Problem =
Lines from the line with "25 153 8906" to the line with "597 192 1796.3" in the entries below, and only those, must be output exactly, with both ends included.

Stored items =
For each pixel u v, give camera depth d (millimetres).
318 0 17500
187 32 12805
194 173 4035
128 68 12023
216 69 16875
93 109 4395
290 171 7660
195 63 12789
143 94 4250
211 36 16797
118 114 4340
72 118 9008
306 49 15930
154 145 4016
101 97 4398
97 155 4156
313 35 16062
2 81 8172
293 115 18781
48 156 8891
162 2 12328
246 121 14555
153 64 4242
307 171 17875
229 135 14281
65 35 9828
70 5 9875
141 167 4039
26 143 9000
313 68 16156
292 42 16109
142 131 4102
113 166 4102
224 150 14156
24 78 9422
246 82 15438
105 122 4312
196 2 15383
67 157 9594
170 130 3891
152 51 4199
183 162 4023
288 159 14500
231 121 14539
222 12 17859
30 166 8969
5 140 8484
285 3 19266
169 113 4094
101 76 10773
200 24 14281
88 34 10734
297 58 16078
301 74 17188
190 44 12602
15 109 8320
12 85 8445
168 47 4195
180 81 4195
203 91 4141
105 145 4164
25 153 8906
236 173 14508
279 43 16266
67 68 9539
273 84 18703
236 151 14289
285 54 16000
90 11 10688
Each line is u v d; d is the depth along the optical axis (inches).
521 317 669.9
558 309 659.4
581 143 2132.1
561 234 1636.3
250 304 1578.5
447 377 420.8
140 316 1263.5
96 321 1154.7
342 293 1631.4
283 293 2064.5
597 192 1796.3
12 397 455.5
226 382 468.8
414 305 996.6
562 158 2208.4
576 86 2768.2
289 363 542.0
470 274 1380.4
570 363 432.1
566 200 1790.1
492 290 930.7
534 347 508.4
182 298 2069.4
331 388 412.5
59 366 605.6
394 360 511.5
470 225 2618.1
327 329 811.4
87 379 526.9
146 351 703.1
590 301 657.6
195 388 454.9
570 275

Completed exercise =
25 153 8906
236 173 14508
279 43 16266
67 68 9539
273 84 18703
236 151 14289
285 54 16000
90 11 10688
Each line is u v d; d is the depth along the optical axis (inches).
521 317 669.9
558 309 659.4
581 143 2132.1
561 234 1636.3
250 304 1578.5
447 377 420.8
140 316 1263.5
96 321 1154.7
342 293 1631.4
283 293 2064.5
597 192 1796.3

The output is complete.